• INSTRUCTIONS TO FOLLOW: How many lines in the data below contain the string "camera"? Answer with the number only.

• Dataset entries:

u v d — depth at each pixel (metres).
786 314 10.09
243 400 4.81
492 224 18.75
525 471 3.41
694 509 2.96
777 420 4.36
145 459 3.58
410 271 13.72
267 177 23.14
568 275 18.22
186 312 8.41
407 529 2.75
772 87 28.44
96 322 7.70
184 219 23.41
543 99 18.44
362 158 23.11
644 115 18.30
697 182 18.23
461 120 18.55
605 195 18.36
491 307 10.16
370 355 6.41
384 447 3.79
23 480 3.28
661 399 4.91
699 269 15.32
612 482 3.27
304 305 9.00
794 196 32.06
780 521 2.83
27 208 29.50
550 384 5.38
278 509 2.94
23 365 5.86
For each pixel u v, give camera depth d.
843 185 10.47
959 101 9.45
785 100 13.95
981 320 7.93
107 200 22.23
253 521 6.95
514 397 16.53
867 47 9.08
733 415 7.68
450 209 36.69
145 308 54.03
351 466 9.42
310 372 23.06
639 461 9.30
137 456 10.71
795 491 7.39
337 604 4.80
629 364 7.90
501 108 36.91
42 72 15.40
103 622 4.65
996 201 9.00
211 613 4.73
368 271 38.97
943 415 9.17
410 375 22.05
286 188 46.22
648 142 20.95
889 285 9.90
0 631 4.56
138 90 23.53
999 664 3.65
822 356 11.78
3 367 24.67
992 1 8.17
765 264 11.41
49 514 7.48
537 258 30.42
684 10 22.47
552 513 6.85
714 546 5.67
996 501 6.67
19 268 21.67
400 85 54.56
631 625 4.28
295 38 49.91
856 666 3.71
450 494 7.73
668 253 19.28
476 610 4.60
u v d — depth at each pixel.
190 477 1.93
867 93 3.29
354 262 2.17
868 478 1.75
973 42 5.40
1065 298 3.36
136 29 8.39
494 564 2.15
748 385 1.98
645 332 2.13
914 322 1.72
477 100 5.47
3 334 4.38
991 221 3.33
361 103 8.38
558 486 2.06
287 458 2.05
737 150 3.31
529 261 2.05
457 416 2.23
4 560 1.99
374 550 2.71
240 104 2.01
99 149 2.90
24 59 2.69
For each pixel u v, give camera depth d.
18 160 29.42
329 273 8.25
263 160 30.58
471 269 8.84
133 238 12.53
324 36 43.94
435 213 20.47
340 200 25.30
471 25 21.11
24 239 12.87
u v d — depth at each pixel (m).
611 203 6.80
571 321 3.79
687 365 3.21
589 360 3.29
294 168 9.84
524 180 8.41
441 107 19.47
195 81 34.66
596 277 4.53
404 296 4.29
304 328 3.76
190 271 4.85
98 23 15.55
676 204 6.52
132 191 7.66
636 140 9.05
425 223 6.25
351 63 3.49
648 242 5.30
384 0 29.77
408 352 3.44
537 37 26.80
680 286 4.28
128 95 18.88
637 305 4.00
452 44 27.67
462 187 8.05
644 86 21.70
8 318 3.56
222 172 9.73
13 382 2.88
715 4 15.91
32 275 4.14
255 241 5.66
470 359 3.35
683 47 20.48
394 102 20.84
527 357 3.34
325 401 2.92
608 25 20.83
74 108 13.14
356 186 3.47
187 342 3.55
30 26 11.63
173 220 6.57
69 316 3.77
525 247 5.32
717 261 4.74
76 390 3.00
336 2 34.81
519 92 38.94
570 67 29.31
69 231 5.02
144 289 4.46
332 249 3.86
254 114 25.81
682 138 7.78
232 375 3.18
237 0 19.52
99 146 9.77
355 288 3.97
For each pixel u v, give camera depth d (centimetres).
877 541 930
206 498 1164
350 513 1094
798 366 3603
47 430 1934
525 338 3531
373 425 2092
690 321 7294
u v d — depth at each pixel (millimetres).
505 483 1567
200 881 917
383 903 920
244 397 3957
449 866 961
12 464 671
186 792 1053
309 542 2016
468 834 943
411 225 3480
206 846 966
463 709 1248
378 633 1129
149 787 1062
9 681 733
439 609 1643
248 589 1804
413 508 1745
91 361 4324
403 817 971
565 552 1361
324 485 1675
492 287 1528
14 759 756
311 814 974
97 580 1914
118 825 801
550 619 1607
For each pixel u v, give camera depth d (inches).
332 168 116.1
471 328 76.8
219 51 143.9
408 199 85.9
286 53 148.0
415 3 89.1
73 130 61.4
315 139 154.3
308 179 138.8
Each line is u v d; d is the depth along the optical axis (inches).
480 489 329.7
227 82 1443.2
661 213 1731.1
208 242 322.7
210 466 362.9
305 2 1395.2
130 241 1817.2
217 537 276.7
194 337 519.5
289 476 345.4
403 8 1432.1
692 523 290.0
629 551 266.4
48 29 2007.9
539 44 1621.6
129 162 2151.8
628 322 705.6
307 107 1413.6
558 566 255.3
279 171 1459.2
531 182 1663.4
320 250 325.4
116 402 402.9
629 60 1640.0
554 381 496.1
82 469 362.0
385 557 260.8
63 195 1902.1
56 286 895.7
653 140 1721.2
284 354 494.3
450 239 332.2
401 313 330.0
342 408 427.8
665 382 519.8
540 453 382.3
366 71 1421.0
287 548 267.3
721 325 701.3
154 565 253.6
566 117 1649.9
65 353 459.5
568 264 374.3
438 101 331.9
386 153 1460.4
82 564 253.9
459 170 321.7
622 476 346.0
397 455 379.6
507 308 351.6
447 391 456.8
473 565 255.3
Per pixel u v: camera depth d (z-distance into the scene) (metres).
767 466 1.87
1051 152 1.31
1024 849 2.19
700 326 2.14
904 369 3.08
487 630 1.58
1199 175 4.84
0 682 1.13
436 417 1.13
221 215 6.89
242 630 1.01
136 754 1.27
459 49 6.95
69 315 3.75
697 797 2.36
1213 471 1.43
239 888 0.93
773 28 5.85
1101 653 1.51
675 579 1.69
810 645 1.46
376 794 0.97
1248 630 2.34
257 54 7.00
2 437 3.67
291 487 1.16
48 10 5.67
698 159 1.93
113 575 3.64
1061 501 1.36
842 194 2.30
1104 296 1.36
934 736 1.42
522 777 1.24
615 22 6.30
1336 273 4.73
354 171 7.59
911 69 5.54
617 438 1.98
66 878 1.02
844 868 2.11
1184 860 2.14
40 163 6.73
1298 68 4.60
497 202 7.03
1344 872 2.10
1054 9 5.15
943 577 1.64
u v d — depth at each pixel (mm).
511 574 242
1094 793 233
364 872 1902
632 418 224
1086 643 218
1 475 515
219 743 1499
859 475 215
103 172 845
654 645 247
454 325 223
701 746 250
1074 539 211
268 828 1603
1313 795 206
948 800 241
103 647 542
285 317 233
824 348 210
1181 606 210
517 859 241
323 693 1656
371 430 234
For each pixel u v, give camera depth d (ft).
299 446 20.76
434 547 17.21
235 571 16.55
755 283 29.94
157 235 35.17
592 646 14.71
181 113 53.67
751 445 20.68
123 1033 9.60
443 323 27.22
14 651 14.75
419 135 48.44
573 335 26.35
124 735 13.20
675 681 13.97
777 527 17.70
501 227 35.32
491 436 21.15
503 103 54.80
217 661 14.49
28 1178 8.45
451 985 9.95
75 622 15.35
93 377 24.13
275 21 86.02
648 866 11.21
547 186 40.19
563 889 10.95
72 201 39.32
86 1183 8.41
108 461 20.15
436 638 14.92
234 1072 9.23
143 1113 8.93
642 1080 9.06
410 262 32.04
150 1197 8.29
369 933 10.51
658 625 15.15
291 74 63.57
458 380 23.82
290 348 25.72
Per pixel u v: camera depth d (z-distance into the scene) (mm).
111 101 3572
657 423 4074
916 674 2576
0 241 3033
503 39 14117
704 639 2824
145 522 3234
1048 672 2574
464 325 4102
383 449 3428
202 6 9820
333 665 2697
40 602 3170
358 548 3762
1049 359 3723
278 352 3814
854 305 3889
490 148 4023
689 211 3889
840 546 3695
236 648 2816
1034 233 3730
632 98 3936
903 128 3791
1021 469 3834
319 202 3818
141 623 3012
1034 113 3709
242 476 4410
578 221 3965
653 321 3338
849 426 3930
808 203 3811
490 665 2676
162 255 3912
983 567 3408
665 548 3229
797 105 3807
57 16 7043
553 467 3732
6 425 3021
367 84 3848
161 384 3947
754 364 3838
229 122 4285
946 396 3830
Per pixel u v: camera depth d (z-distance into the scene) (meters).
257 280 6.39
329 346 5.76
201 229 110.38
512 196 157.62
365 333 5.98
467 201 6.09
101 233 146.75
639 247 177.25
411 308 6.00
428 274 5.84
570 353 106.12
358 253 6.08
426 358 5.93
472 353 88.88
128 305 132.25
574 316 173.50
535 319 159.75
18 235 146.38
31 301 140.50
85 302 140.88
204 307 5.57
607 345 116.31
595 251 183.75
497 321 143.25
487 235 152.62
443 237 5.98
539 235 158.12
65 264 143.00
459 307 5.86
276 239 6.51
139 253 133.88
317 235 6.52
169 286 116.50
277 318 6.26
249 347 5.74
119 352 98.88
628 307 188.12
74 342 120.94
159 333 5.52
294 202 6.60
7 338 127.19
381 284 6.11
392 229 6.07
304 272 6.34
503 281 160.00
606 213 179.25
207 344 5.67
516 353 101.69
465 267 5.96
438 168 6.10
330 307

• RESPONSE AREA: 8